Monday, August 18, 2008

From an article by Mike Ivey in the Wisconsin State Journal:

Debbie Kelly and her husband, Tom, have been living the dream for years.

They've got a cozy home nestled in the Wyoming Valley, the bucolic Iowa County setting where architect Frank Lloyd Wright drew his inspiration.

Deer graze in the yard. Orioles flock to the bird feeder. When nights are clear, the Milky Way lights the sky.

It's a little slice of heaven -- save for the 45-mile commute to work.

It wasn't a big financial drain driving into Madison, even as gasoline passed $2 a gallon in 2004 or $3 last summer. But for Debbie Kelly, $4 fuel has been the tipping point.

Now, instead of driving all the way to her nursing job at the Dean Clinic on Fish Hatchery Road, Kelly will often park in Verona and ride her bicycle the rest of the way. One night a week, she camps in the back of her pickup truck at Lake Farm County Park, south of the Beltline on the shores of Lake Waubesa.

"They've got the hottest showers," said Kelly, 54, a mother of three.

Kelly admits she's thought about moving closer to the city. The time spent driving and the rising costs are beginning to wear. But she said her husband isn't budging.

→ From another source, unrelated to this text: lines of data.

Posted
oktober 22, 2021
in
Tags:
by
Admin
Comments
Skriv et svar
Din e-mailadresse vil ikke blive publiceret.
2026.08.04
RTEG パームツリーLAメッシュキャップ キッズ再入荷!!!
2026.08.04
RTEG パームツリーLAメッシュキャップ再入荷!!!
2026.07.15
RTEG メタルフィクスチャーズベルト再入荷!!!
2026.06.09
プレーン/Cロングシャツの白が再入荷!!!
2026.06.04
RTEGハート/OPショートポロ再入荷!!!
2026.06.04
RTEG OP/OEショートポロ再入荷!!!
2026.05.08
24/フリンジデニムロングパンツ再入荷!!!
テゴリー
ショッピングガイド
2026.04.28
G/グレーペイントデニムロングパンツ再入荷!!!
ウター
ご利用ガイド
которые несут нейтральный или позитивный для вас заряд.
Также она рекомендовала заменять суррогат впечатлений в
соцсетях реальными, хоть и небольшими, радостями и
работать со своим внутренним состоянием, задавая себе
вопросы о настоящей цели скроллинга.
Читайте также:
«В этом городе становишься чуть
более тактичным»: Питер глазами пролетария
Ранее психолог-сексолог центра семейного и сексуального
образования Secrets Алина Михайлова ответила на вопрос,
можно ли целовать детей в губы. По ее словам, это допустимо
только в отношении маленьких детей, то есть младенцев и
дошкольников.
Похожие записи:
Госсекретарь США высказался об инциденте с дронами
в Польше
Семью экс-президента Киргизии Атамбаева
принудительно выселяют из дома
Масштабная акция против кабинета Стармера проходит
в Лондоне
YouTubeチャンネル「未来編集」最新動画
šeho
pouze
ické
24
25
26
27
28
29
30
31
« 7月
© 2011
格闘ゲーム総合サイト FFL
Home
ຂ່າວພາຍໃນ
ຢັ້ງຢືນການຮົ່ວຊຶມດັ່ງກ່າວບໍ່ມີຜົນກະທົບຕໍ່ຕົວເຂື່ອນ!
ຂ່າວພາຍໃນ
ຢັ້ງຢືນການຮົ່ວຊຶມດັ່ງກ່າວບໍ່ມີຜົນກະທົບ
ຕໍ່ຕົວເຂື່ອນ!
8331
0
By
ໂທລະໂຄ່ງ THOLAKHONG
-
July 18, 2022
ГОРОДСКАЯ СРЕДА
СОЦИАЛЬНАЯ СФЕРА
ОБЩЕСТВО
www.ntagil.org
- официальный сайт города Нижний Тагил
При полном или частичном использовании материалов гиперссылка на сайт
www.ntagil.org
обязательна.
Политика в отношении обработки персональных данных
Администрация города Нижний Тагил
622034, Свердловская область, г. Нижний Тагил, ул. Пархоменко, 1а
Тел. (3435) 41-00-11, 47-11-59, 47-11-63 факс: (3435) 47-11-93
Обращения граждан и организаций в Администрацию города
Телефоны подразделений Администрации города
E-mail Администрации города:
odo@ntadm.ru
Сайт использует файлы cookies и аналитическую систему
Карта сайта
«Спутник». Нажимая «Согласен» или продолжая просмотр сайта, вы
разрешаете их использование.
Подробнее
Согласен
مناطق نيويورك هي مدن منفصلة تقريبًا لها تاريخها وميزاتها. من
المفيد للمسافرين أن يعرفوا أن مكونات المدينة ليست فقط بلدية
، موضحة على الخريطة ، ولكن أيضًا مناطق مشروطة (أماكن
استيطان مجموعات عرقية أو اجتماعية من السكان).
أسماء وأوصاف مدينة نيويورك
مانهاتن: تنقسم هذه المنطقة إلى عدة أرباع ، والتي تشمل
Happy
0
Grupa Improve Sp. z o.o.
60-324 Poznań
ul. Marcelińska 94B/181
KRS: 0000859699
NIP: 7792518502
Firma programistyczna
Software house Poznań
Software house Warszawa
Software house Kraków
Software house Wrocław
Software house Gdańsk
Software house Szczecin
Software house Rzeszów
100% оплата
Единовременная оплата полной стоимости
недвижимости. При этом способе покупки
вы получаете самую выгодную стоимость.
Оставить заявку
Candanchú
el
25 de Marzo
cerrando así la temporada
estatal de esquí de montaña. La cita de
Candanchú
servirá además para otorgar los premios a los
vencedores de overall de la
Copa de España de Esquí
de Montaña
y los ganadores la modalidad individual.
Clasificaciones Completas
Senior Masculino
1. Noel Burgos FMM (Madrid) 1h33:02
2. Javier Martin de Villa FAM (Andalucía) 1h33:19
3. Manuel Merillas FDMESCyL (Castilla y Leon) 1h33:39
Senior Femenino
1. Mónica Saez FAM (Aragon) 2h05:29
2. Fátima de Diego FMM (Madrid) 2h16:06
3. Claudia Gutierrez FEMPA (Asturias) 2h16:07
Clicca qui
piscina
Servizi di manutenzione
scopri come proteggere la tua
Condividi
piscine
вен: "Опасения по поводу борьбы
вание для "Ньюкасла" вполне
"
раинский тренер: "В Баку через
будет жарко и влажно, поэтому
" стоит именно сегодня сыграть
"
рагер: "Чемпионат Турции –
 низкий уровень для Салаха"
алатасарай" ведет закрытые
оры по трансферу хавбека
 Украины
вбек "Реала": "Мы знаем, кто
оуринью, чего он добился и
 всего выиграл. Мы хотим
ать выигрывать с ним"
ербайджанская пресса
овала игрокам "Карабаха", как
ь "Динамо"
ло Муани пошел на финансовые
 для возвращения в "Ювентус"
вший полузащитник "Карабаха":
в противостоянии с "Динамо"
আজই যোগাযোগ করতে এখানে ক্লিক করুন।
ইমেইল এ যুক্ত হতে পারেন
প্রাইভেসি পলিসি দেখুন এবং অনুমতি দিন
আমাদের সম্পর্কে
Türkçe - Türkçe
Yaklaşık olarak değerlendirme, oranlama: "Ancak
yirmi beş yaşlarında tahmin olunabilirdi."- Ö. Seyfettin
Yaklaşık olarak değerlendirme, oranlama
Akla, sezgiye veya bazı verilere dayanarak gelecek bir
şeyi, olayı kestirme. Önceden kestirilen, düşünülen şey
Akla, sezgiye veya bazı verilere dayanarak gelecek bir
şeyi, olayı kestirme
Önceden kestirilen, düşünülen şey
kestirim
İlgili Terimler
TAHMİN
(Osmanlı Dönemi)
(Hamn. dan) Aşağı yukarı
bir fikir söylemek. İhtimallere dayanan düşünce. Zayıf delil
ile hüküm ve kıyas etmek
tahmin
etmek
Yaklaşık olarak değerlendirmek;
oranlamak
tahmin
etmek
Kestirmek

"Tom will probably go with the property," she said. "I don't think he'll ever leave the valley."

Whether high fuel prices are going to affect where people in Wisconsin live remains to be seen. It's not that simple to just pick up and move, especially for those who already own a home.

Still, it's a question crossing the minds of many who chose to buy a home miles from their place of employment or school.

"It really hit me when it cost nearly $100 to fill up the truck last week," said Rich Eggleston, who lives in Fitchburg and commutes to his job downtown at the Alliance of Cities.

And there are early indications that life in the suburbs is starting to look less attractive to home buyers.